Ali vs. Inoki is a match in which history, because of what happened afterwards with the birth of MMA as a sport and with Ali becoming such a revered personality, has caused the match to be viewed very differently today than it was at the time.

Long considered a joke, it’s now starting to be considered an important piece of combat sports history, even more so with the new book, “Ali vs. Inoki: The Forgotten Fight That Inspired Mixed Martial Arts and Launched Sports Entertainment,” by Josh Gross, which recently came out.

Make no mistake about it, and history may rewrite this forever, but this was always supposed to be a worked pro wrestling match and not a legendary sports contest or the historical predecessor to the birth of a major sport.

New Japan Pro Wrestling in the mid-1970s was in a heated war with All Japan Pro Wrestling for superiority. Both promotions had weekly prime time shows on national television. While the popularity of the sport was not at the level it was during the Rikidozan boom, where matches with the Sharpe Brothers, Lou Thesz and The Destroyer did mind-boggling ratings, Inoki and his All Japan counterpart, Giant Baba, were as big or bigger sports stars at the time in their culture than Tom Brady, Stephen Curry or LeBron James would be today. Even to this day, polls in Japan of the ten most famous sports stars of the 20th century always have Baba, Inoki and Rikidozan listed in the top seven and all three were listed in a poll in 2000 in Japan, which was admittedly ridiculed for being among the 50 most influential people in the world of that century.

Baba, through his connections with the NWA, the dominant group of wrestling promoters at the time, was able to bring in the biggest American wrestling stars. At the time it was the concept of the American stars facing Baba, and his rising star tag team partner, Jumbo Tsuruta, that led to the most interest.

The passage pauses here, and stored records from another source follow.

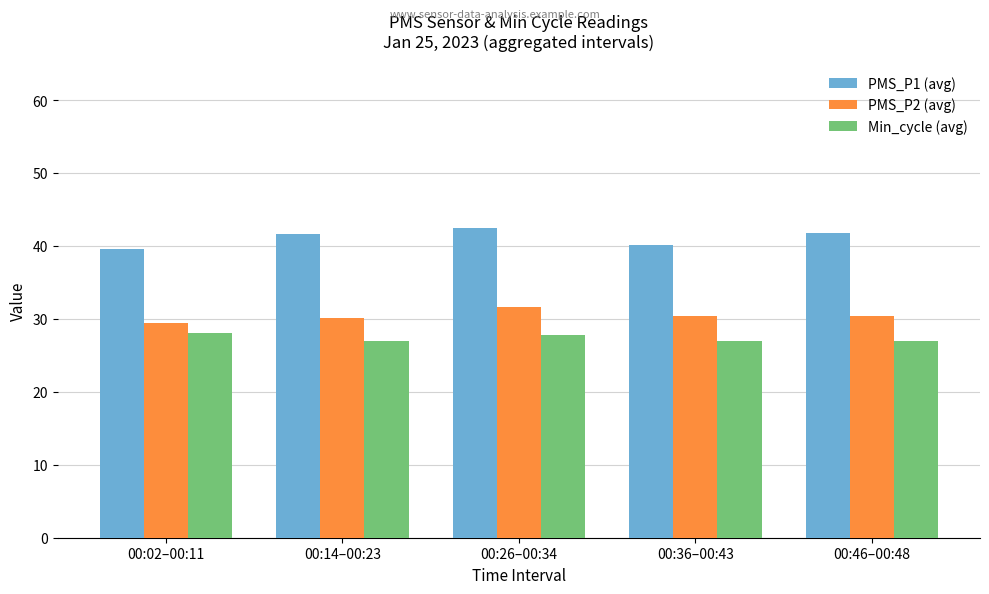

At which label does PMS_P1 (avg) first exceed 41?

00:14–00:23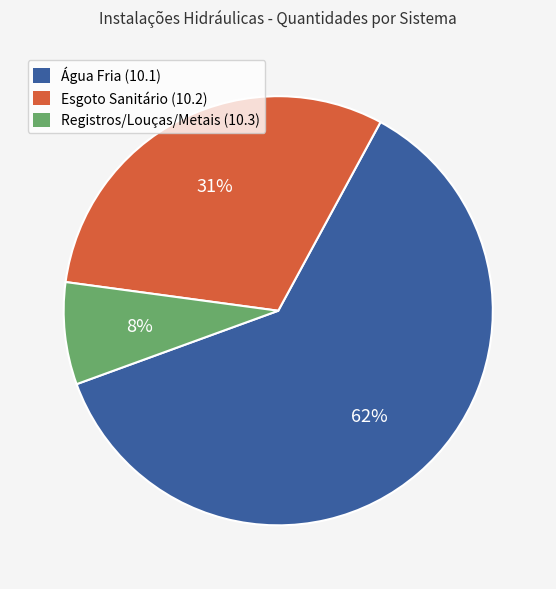

Count the number of slices in the pie.

3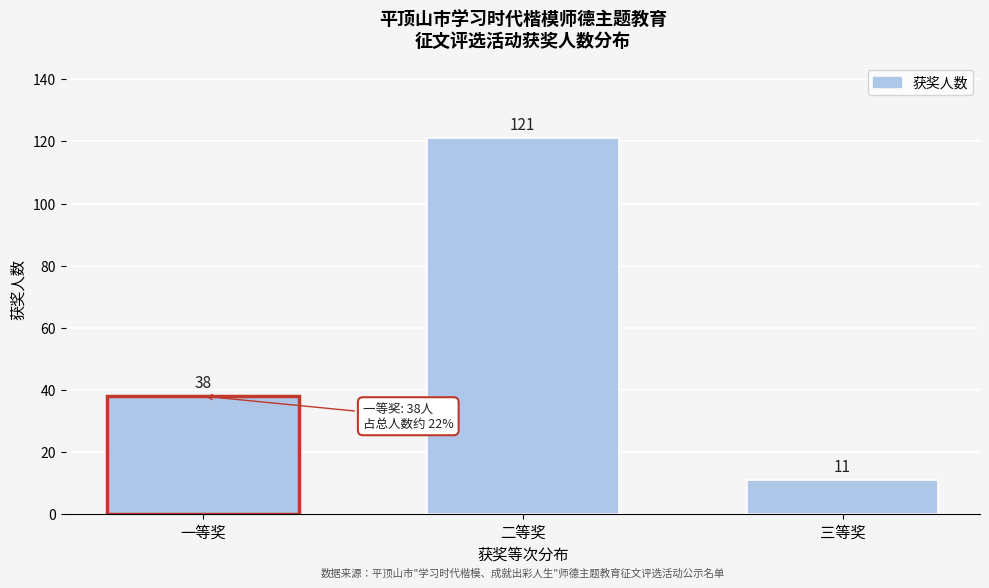

Reading left to right, what are all the values shown in this chart?

38	121	11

Inoki, blocked from mainstream talent, had to create his own stars, such as his big rival Tiger Jeet Singh, or dream matches with the likes of IWE champion Shozo Kobayashi and Korean legend Kintaro Oki.

One of the most famous aspects of the war was after Inoki did a legendary 60:00 draw with Billy Robinson in 1975, which many consider the greatest match of the era. Baba then contacted Robinson and offered him the biggest contract up to that point in time in pro wrestling history to jump sides. However, Baba didn’t use that deal to build Robinson. Robinson had never lost via pinfall in a singles match in Japan and was a household name prior to the Inoki match from his late '60s run with the IWE as world champion. Instead, Baba, who, unlike Inoki, always put business before ego, insisted that Robinson lose cleanly to him, losing two of three falls, in their first meeting. Many have second-guessed that decision, not the idea that Baba had an ego like Inoki, but because Baba felt it was important for All Japan to show he was the superior wrestler to Inoki. A decade later, things were different. When Baba signed Stan Hansen, who was Inoki’s big rival, even though Hansen had lost to Inoki, Baba protected Hansen and Hansen became to be generally considered as the biggest American star in Japanese wrestling history.

When Inoki signed Bruiser Brody, who was, with Hansen, one of Baba’s two biggest stars and who Baba at the time avoided beating, it was Inoki’s insistence on getting the first win over Brody (which Brody refused to do, always saying for business that he should get the first win and Inoki should win the rematch), which led to that relationship falling apart.

Inoki & Baba started together, with Oki, as the three people Rikidozan picked to follow him as the biggest stars in wrestling. Inoki and Baba both debuted on September 30, 1960. They wrestled many times when both were starting out. Baba won every one of those matches.